Investors are holding their nerve in the wake of the Brussels terrorist attack. The major indices were flat on Tuesday, and that's also the case in late morning trading on Wednesday. The S&P 500 (SNPINDEX:^GSPC) and the Dow Jones Industrial Average (DJINDICES:^DJI) (DJINDICES: $INDU) are down 0.25% and 0.12%, respectively, at 11:10 a.m. ET. Shares of Citigroup are underperforming the broad market and the financial sector, down 1.15%.
The debate over the viability of the universal banking model continues with the publication of a report from Keefe, Bruyette & Woods (KBW) calling for the breakup of Citigroup. KBW is a boutique investment bank that focuses on the financial services sector.

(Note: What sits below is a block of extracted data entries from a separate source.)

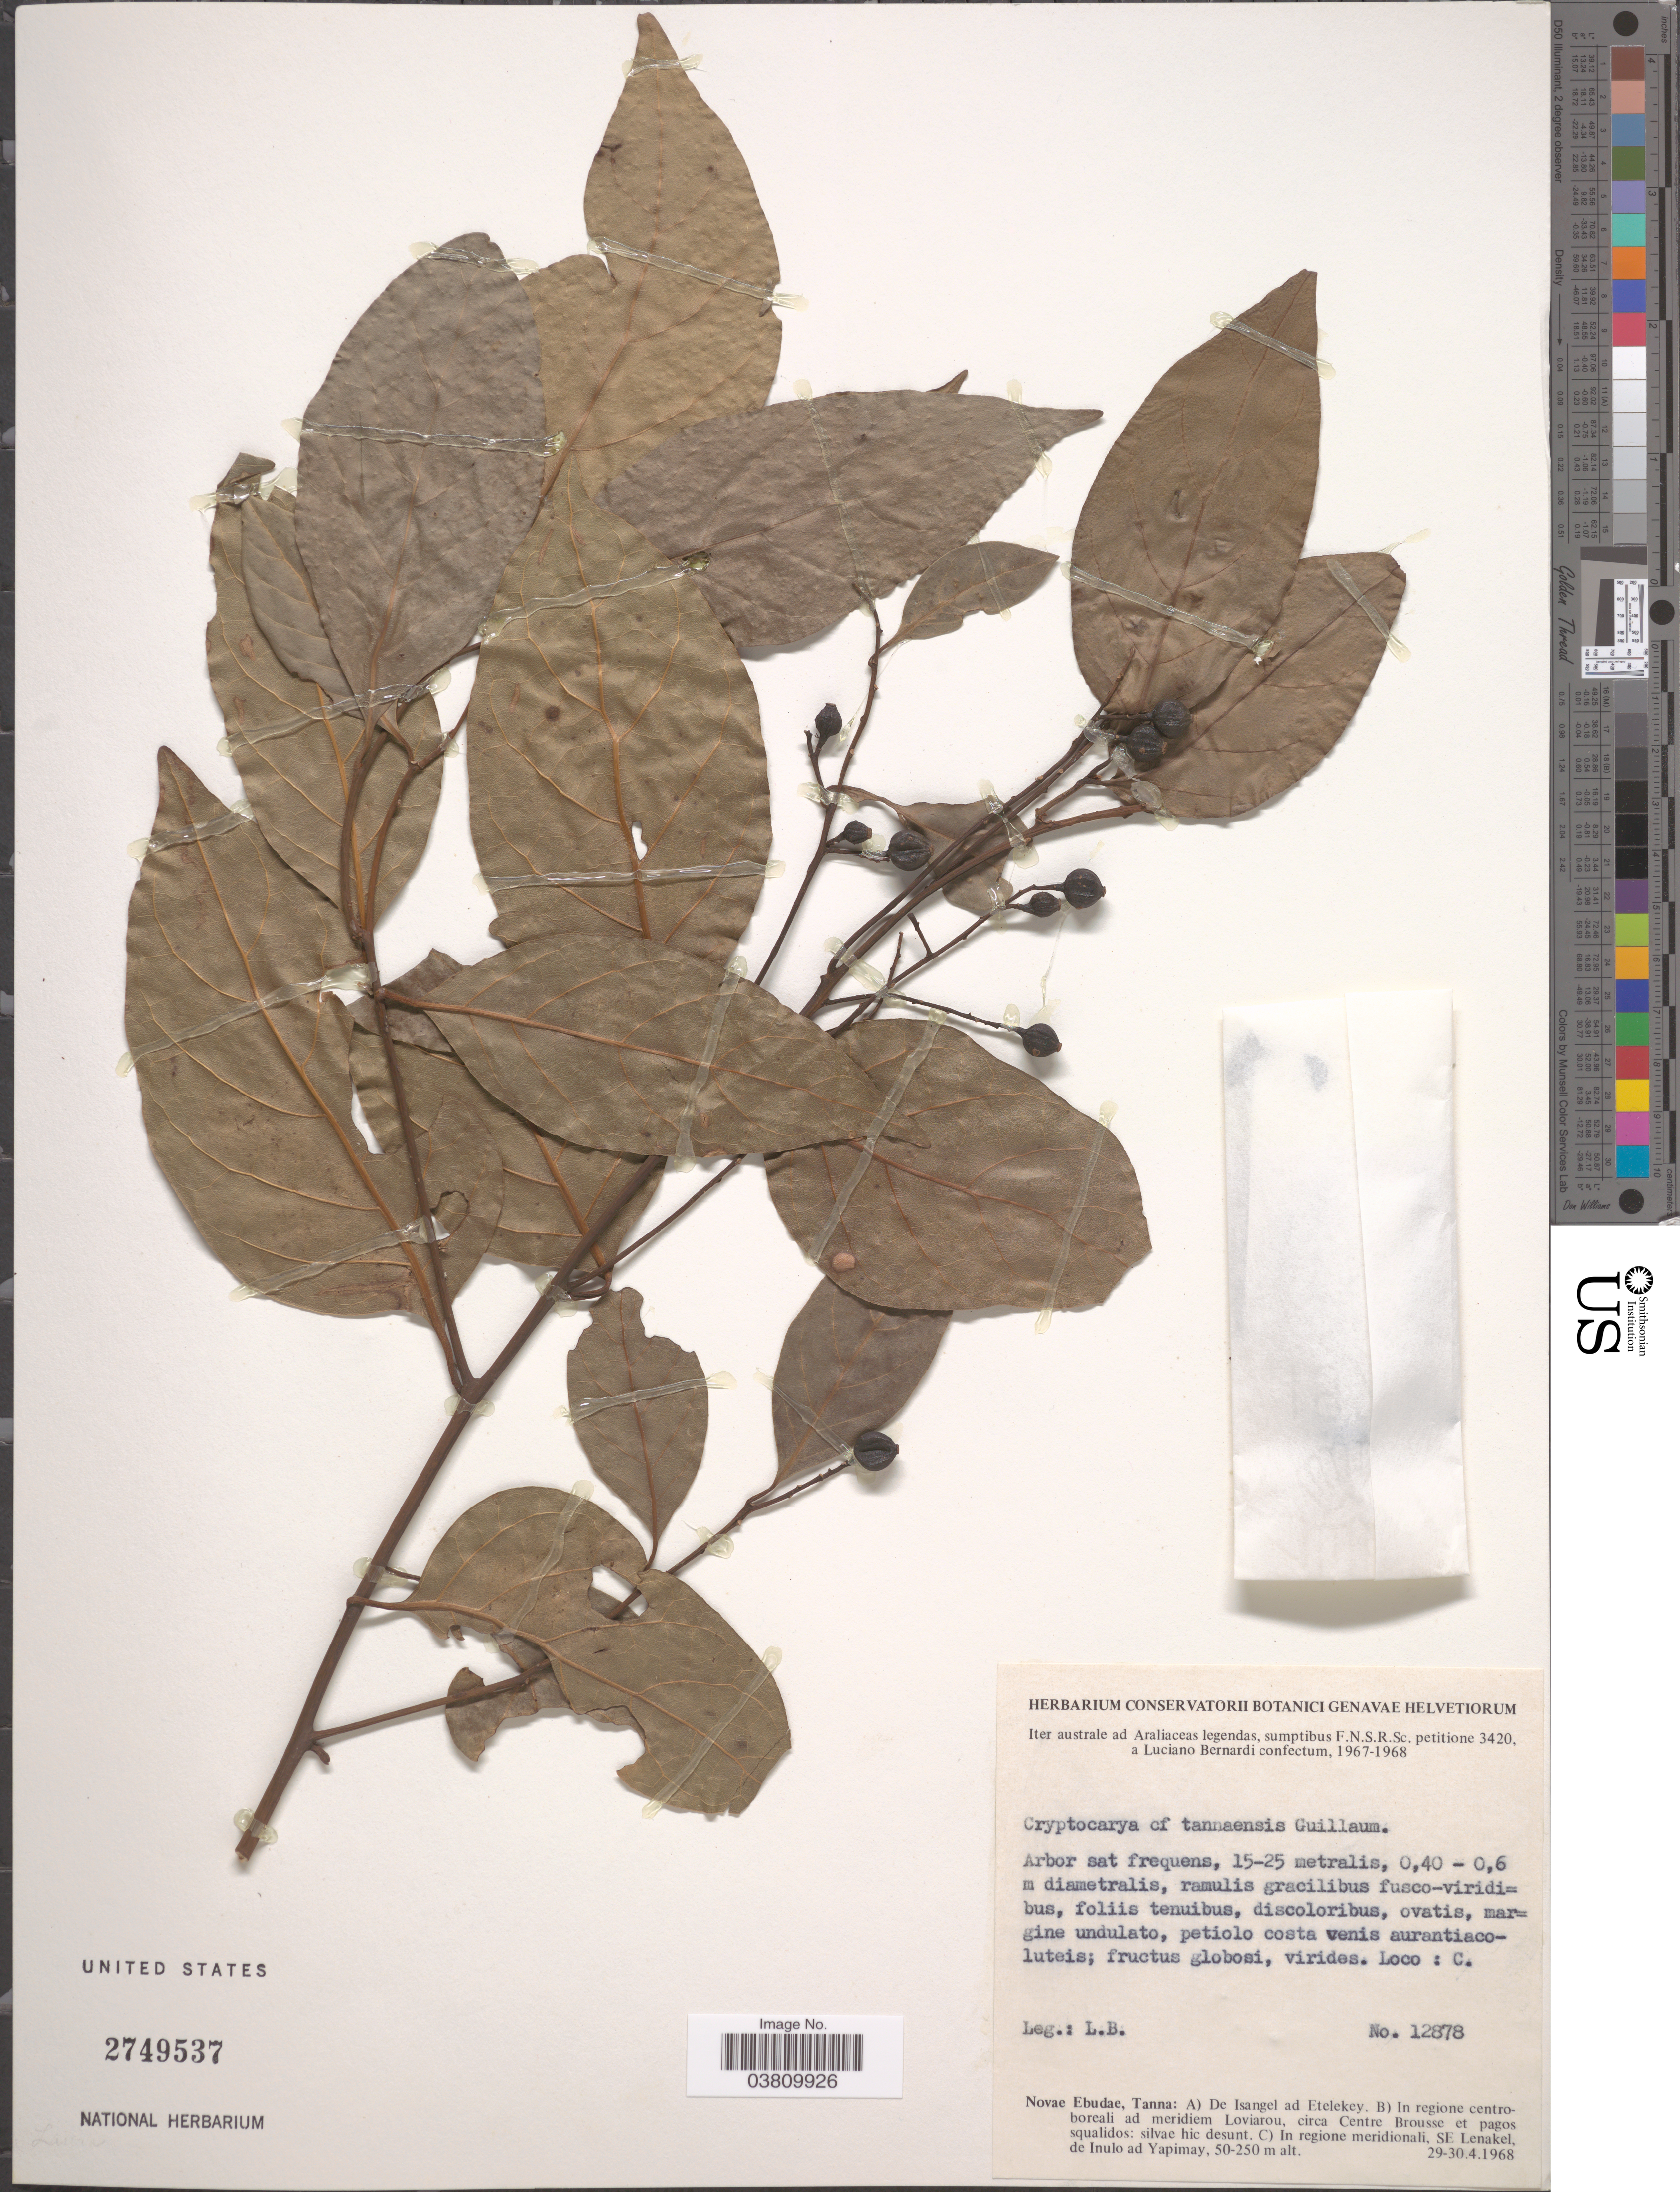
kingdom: Plantae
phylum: Tracheophyta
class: Magnoliopsida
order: Laurales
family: Lauraceae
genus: Cryptocarya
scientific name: Cryptocarya tannaensis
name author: Guillaumin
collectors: L. Bernardi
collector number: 12878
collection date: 1968-04-29/1968-04-30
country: Vanuatu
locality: Novae Ebudae, Tanna: In regione meridionali, SE Lenakel de Inulo ad Yapimay.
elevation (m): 50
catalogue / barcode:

In his report, Brian Kleinhanzl writes:
We believe Citi will not break up in the next year or so, but we do see a break-up of Citi as a potential outcome given returns may not increase above the company's cost of capital for the foreseeable future and shares have traded consistently below the company's tangible book value for an extended period of time.

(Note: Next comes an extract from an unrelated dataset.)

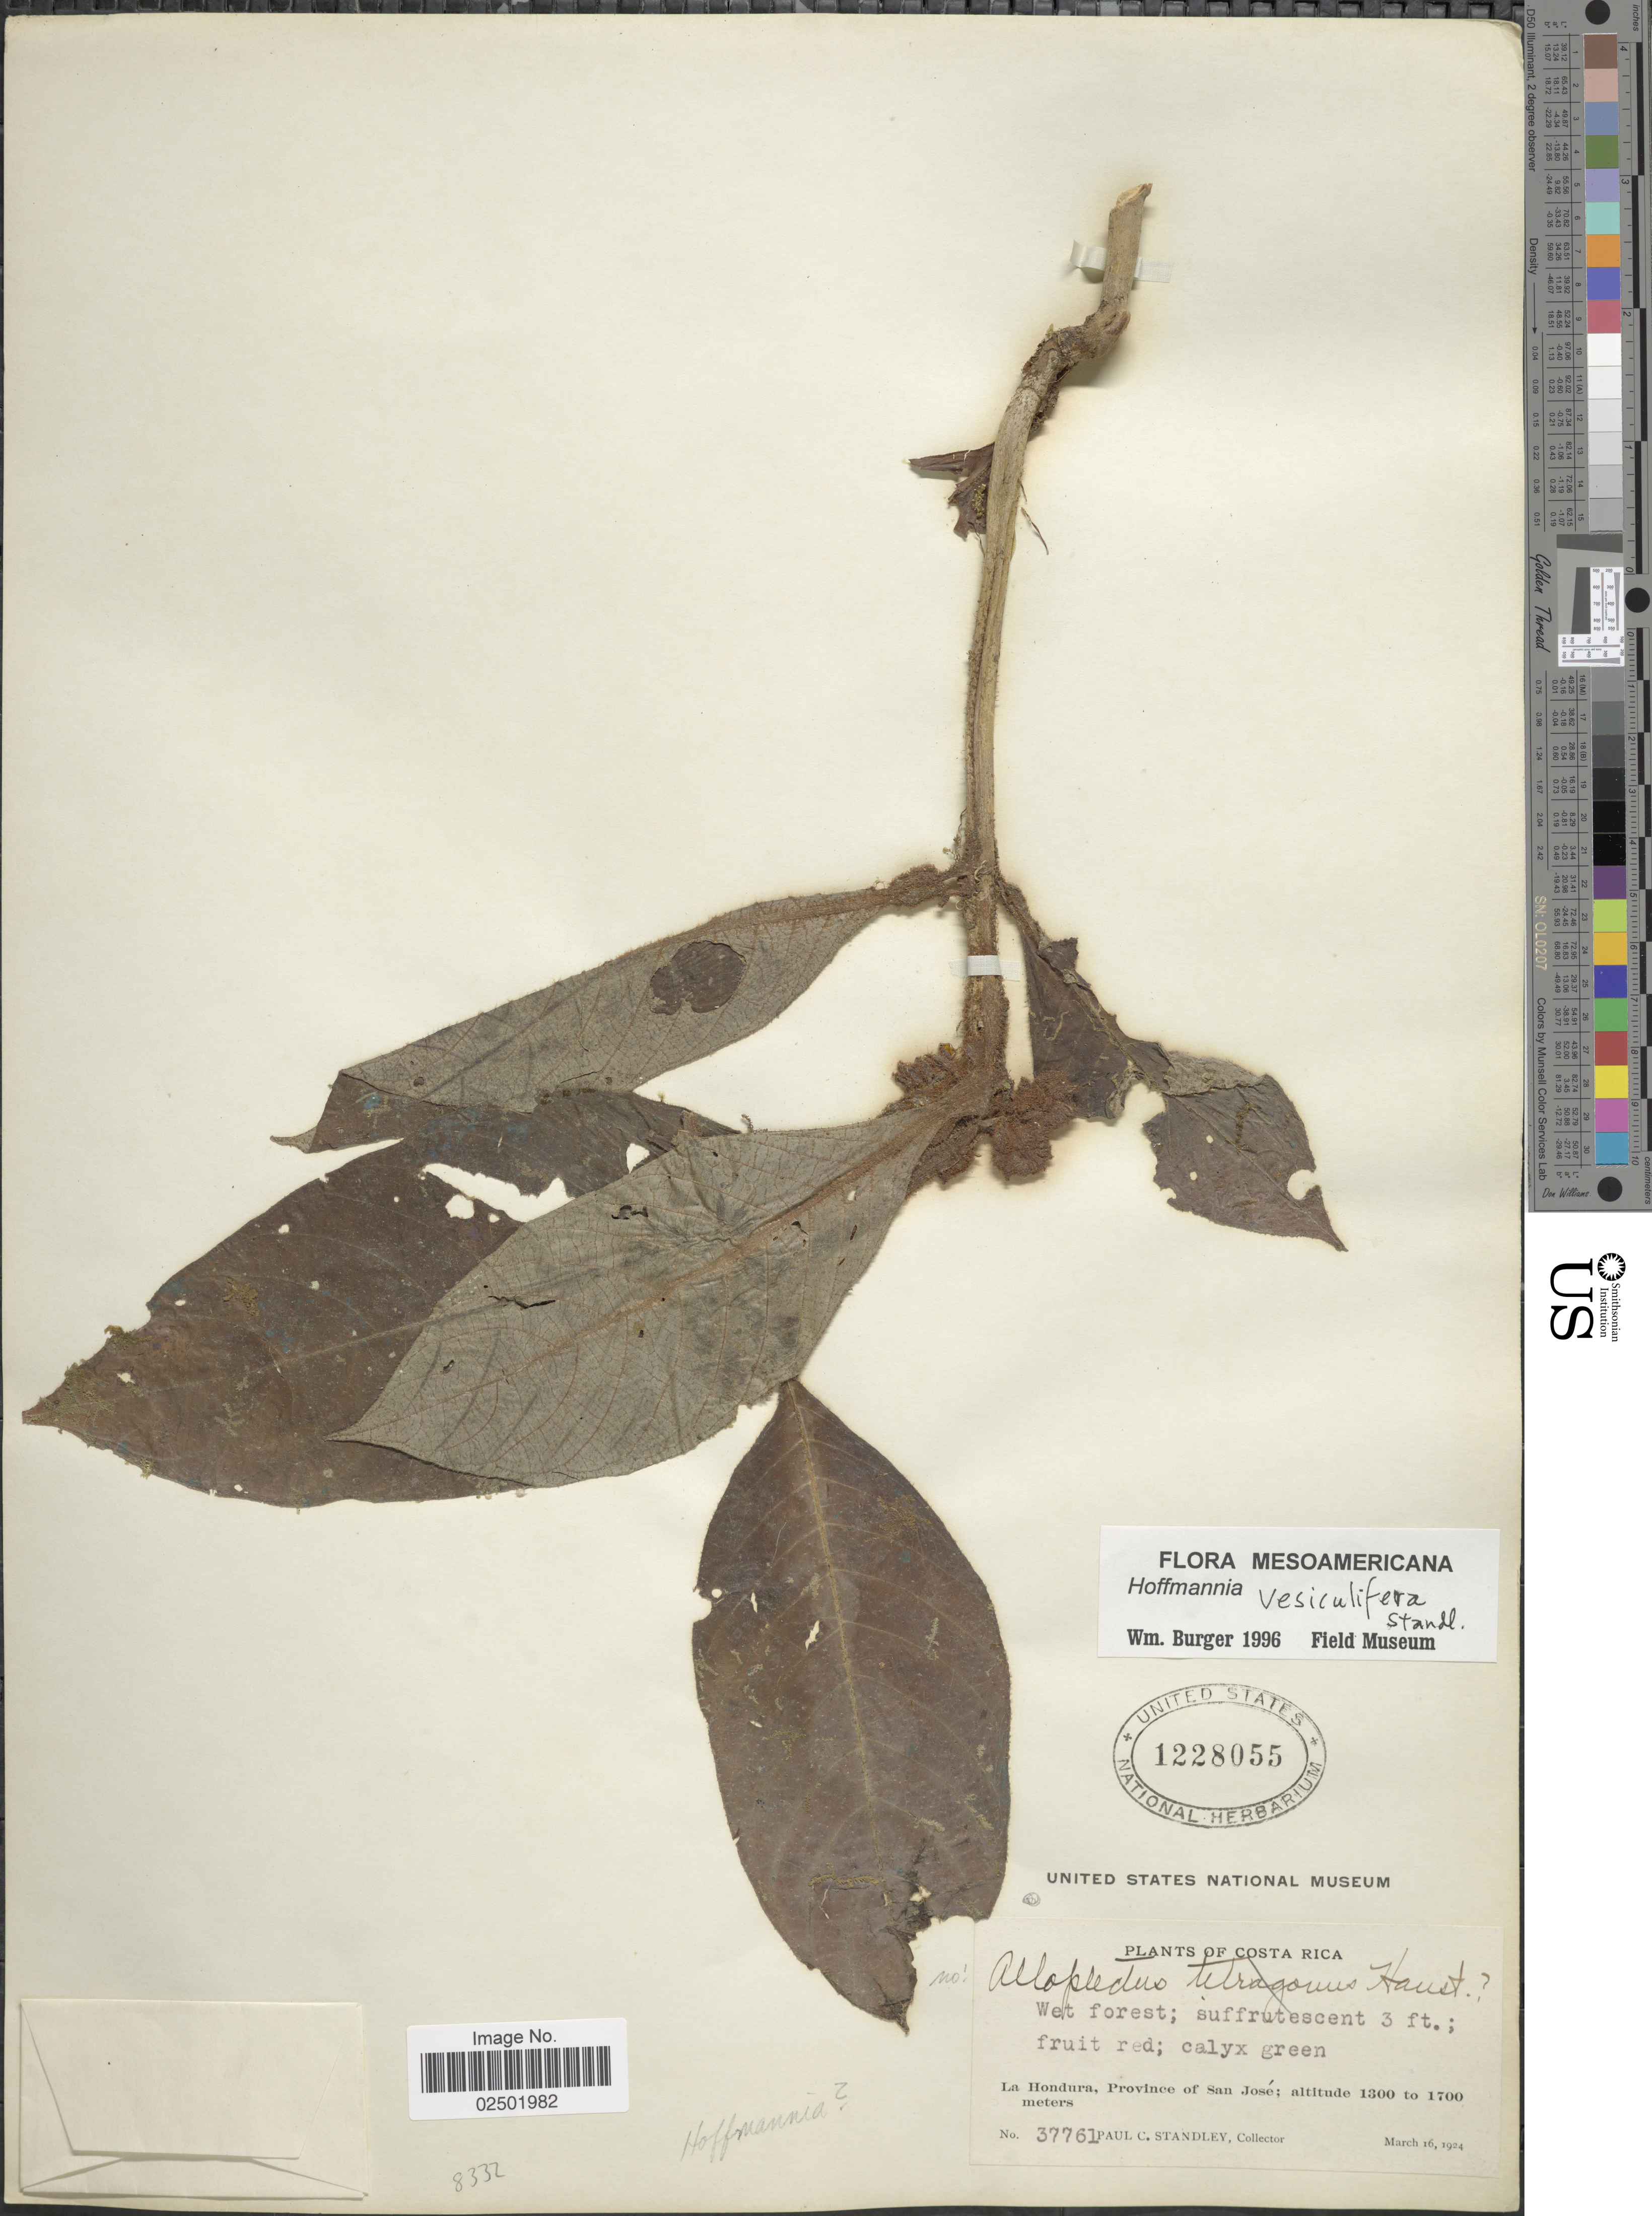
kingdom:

This is the crux of the problem for Citi: According to data from Bloomberg, since 2007, it has not earned an annual return on equity higher than 8%, which it achieved last year. That figure is more than three percentage points shy of the of bank's current cost of equity, which stands at 11.3%. In other words, Citi isn't profitable on an economic basis.
And while returns on equity have been increasing during that period, KBW estimates that Citi's return on tangible common equity will fall from 9.3% last year to 8.5% in 2017, capping more than a decade of underperformance. Little wonder, then, that Citigroup shares have traded at a discount to their book value since 2009.
Which brings us to Kleinhanzl's proposal that Citi shrink its way to profitability and a premium valuation:
One of the primary benefits of becoming smaller is escaping the vice that is the current regulatory environment. We have made conservative assumptions and yet there is a path for Citi to improve its valuation by almost 60% versus where the combined company trades currently.
In the wake of the financial crisis, regulators have sought to discourage rent-seeking by too-big-to-fail banks by imposing a capital surcharge on institutions large enough to pose a risk to the financial system.
The surcharges are not trivial, ranging from 1% to 4.5% of total risk-weighted assets for the eight U.S. global systemically important bank holding corporations (GSIBs), of which Citi is one. Higher capital requirements imply lower leverage and, thus, lower returns on equity.
Citi is the weakest of the "big 3" universal banks, the other two being Bank of America and JPMorgan Chase, and the case for its breakup is the strongest. Regulators have declined to impose a breakup on any bank, but stricter capital requirements could ultimately have the same result.
If Citigroup is unable to earn its cost of capital under its current structure, shareholders will eventually lose patience and push the bank to implement a more radical restructuring.